Precisamos falar de preço (de livro)

28/08/2015 3531 visualizações

 Por Carlos Andreazza

 

Nos últimos cinco anos, tudo no Brasil ficou mais caro. O preço do livro, não. Ao contrário: todos os custos aumentando, os insumos inflacionados, e, no entanto, as editoras ainda baixando os preços.

Nem me aprofundarei na questão conceitual acerca de valor. O editor também é um educador. Insisto nisso. Tem, pois, a obrigação de tornar pública, de disseminar a complexa cadeia produtiva que resulta no livro. Diversamente do que manifestam livros a vinte reais ou mesmo menos (e ainda antes dos eventuais descontos dos livreiros), o nosso produto não é fruto de milagre de repente materializado nas livrarias.

Paga-se sessenta, setenta reais por muita porcaria efêmera neste país, e nós entretanto com medo de cobrar quarenta, cinquenta reais por algo de caráter permanente. Por quê? Não tenho a resposta, mas seu mais mínimo esboço passará obrigatoriamente pela constatação de que ou se compreende mal o ambiente editorial brasileiro ou pouco se preocupa com sua saúde.

Livros desvalorizados não formam consumidores, muito menos – é mentira – popularizam o livro.

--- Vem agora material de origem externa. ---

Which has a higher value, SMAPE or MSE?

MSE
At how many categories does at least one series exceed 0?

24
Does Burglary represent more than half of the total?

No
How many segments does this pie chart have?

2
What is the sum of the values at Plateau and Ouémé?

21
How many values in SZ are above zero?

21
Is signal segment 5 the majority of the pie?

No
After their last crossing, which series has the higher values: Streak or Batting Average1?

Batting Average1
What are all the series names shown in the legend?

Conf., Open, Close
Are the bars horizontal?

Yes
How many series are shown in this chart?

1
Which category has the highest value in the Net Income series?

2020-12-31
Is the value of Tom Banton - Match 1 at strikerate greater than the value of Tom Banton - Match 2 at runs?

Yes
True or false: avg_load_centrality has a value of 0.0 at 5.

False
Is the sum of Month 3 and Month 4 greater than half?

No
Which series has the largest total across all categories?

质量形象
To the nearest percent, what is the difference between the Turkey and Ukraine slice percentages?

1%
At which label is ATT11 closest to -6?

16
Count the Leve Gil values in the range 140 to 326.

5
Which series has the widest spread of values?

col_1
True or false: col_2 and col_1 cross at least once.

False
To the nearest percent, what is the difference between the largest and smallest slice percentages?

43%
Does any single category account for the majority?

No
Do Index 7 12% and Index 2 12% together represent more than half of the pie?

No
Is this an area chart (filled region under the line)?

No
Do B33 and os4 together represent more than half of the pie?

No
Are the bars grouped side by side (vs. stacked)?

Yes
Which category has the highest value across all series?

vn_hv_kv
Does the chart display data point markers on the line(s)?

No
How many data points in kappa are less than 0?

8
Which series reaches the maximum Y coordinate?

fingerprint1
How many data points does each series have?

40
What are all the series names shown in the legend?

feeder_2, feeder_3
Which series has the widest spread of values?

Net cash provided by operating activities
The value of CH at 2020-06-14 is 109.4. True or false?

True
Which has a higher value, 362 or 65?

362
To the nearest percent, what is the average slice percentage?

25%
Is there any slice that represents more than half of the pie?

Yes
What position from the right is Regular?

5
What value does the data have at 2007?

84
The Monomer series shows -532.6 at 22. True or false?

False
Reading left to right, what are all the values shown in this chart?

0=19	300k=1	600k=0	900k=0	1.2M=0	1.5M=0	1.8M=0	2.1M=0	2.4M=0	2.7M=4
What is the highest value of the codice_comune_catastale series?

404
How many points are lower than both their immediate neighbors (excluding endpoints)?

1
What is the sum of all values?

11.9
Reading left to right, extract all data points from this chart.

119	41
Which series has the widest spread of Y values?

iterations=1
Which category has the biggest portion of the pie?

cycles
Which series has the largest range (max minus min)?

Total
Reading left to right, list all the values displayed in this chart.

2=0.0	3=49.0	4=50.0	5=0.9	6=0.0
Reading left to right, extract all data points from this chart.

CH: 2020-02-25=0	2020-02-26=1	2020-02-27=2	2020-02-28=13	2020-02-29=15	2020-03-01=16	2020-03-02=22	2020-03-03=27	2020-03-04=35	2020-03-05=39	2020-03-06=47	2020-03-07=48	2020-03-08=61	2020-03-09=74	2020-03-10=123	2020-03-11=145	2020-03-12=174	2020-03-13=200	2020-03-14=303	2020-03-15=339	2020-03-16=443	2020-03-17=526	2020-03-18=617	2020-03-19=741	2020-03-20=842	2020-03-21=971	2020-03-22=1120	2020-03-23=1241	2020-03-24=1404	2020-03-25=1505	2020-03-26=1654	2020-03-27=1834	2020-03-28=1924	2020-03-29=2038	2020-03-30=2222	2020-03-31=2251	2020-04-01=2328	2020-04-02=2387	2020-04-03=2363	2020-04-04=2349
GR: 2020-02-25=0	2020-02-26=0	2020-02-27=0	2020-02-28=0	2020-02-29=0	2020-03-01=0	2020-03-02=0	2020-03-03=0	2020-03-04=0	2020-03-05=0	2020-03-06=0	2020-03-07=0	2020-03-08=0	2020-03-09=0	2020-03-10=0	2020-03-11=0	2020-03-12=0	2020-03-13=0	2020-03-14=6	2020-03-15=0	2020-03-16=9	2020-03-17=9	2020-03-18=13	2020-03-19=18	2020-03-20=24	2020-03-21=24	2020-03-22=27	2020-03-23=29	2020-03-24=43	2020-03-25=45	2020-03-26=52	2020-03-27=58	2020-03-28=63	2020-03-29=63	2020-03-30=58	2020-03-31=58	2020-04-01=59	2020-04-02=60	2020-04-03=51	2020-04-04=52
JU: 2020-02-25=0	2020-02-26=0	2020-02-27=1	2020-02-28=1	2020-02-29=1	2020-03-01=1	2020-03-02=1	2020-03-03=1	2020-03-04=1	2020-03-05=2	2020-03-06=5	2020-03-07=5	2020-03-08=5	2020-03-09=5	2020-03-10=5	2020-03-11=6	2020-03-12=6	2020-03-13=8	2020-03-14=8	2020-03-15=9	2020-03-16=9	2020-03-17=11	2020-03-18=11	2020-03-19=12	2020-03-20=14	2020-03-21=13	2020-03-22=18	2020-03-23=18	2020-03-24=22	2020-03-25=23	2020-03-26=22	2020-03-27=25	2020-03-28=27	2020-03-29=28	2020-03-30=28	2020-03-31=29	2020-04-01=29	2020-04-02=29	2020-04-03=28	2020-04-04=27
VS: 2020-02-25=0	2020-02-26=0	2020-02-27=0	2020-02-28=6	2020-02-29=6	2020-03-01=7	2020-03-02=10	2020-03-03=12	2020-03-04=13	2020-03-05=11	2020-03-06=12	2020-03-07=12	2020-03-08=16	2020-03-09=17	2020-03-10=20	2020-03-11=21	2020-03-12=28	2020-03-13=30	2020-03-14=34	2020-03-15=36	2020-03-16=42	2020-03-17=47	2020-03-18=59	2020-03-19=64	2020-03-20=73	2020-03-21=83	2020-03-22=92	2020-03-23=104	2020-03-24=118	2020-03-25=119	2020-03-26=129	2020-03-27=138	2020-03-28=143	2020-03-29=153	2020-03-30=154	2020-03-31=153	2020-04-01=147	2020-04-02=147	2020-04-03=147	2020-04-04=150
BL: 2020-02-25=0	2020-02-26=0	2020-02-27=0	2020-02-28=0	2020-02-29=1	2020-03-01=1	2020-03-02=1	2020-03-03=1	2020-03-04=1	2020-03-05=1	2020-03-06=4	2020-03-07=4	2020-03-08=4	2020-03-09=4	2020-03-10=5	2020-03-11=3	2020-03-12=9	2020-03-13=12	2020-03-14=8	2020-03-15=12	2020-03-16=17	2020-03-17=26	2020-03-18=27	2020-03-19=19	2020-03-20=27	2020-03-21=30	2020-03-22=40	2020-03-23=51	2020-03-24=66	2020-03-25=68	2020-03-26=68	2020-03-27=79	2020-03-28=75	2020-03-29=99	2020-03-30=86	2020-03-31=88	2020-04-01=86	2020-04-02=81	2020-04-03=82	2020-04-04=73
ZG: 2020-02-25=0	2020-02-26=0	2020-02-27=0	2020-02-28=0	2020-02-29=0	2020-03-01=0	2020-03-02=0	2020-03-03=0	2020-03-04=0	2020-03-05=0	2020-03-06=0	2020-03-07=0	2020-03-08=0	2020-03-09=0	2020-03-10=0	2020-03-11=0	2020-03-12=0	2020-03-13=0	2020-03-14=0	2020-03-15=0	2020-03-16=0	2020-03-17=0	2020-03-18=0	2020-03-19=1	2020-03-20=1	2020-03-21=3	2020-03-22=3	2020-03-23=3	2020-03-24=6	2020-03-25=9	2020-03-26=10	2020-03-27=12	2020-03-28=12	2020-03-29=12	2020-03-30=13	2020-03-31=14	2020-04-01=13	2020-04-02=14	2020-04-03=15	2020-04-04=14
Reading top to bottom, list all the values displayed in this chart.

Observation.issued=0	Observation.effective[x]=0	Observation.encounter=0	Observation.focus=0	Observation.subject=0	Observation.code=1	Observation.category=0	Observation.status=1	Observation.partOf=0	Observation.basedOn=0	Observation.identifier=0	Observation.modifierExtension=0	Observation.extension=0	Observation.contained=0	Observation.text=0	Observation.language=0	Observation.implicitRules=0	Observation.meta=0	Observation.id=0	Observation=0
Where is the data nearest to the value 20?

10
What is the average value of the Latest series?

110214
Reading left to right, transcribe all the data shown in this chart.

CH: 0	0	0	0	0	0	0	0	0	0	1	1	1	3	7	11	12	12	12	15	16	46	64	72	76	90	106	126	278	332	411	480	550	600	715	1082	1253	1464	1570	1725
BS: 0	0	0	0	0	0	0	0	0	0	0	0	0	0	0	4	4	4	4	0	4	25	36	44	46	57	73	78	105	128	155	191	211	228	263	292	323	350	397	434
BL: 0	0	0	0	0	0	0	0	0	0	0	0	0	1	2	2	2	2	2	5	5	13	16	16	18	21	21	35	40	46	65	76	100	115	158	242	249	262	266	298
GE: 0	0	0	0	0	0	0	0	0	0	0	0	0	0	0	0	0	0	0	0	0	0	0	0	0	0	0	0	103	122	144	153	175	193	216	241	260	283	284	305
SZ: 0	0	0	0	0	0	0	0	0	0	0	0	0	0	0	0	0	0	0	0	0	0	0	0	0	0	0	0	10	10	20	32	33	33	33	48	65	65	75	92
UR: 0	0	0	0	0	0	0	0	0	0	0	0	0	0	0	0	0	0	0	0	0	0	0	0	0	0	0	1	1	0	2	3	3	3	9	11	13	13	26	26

Em uma palavra: deformam. Outra: viciam. E ainda: vulgarizam. Aí vem a Bienal e então virão as variantes da pergunta: “Tem livro de dez reais?” Não é a procura pelo livro, por aquele livro desejado, mas pelo preço – com o qual não se paga hoje nem picolé.

Que um ou outro título seja agressivamente barato, isso é estratégia comercial legítima. É preciso estudar e compreender a natureza do que se publica e a que público se destina. Mas que a baratização do preço de capa do livro seja política, prática indiscriminada, independentemente do caráter da obra editada, isso significa – ainda que inconscientemente – investir contra o processo editorial que deságua em produtos cada vez melhores e mais bonitos.

Faz pouco, a título de exemplo, publicamos, do historiador Antony Beevor, o já clássico A segunda guerra mundial, obra cuja pretensão é simplesmente a de esgotar o assunto, um volume de 951 páginas, com encarte de fotos, editado e produzido ao longo de pelo menos dois anos, com tradução de excelência, revisões técnicas detalhadas, inúmeros tratamentos de texto, e isso sem falar no adiantamento de direitos autorais, em dólares, pago ao autor – um livro pelo qual cobramos, sem dúvida ou remorso, justíssimos 98 reais.

Retorno, então, ao tema da educação; do papel pedagógico do editor. Mais do que abrigar todo esse encadeamento de valor objetivo, o preço do livro precisa representar – evidenciar – a importância, a complexidade, a grandeza da empreitada ali concretizada. O indivíduo que lê, que consome livros, precisa ser informado – e preço informa – do conjunto valioso de ofícios que se consolida naquele produto. Porque esse mesmo sujeito sairá da livraria para comprar – por cem reais, e sem reclamar, consciente de que paga o quanto leva – um bom vinho francês. Há toda uma tradição a fundamentar isso, a embasar essa percepção. Precisamos criar a nossa.

Precisamos também pensar no livreiro. A cada ano, afinal, sobem-lhe o aluguel, os salários, a conta de luz. Para que seu negócio sobreviva, não há mágica possível: ou o preço do livro é corrigido ou ele terá de aumentar o número de exemplares vendidos. Como a base consumidora de livros não cresce, as livrarias fecham. Quantas outras terão de quebrar até que se considere e encontre um equilíbrio entre preço de venda e custo da operação?

Preço fixo não é a solução. Preço é instrumento do livre mercado. Sou a favor de que livrarias deem desconto. E quero – desejo mesmo – que a cultura competitiva no mercado editorial se desenvolva livre de artificialismo, tendo por origem uma base real: um preço de capa consistente com todo o valor agregado na cadeia de que o livro é produto final. Simples assim.

Há nisso tudo – na resistência a que se aumente o preço de capa do livro – um grande engano sobre o que seja uma editora, francamente compreendida como a exploradora, como aquela que espolia autores, livreiros etc., quando, na verdade, e cada vez mais, é a única (repito: a única) a correr riscos em todo o processo, e isso tendo margens de lucro progressivamente menores, para o que muito contribui esse auto-boicote, essa deturpação que impõe, ainda pior que o congelamento, o rebaixamento de preços. Não é aceitável que armemos a forca contra nossos próprios pescoços.